## Required work
From the entries below, return only the lines starting at the one that contains "[466,476,479,490] [321,501,444,521] is" and ending at the one that contains "[654,424,700,439] [586,449,668,465] [586,475,647,491]", exactly as they stand.

Content starts

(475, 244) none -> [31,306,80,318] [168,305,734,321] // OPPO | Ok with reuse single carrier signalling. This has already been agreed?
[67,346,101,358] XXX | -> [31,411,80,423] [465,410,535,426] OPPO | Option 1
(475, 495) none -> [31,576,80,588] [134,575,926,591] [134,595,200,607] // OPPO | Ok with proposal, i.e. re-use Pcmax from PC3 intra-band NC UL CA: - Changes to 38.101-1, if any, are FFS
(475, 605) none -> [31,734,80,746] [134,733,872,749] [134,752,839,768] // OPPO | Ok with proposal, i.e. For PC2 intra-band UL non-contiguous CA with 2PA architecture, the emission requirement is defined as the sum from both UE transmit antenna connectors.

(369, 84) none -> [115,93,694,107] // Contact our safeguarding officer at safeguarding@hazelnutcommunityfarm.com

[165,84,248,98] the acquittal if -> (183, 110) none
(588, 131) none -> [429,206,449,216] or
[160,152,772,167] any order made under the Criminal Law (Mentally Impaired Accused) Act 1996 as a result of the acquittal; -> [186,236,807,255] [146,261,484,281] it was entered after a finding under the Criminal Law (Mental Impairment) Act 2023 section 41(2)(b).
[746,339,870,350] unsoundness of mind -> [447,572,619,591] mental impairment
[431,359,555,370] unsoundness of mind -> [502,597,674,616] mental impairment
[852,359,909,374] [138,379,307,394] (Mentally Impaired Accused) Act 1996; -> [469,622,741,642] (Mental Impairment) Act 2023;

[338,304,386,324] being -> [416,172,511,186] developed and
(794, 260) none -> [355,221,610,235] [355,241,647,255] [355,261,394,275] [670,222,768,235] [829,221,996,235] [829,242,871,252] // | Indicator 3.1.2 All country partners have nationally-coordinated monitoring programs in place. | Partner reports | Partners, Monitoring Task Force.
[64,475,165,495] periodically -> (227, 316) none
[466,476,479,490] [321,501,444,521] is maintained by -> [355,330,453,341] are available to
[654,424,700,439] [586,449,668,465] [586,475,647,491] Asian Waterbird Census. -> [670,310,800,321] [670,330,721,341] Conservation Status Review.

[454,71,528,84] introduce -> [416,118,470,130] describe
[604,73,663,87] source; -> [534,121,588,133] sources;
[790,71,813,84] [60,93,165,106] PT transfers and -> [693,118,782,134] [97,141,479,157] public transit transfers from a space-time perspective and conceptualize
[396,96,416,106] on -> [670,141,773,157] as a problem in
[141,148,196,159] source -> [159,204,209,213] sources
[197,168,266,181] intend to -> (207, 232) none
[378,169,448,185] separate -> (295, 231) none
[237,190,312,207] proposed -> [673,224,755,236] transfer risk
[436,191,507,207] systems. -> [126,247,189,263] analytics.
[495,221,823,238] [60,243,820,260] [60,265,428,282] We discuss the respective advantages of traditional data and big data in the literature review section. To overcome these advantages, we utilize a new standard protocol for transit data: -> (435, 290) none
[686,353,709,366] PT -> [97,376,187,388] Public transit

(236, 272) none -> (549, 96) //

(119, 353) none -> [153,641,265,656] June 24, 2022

Content ends

## Answer to this problem
[466,476,479,490] [321,501,444,521] is maintained by -> [355,330,453,341] are available to
[654,424,700,439] [586,449,668,465] [586,475,647,491] Asian Waterbird Census. -> [670,310,800,321] [670,330,721,341] Conservation Status Review.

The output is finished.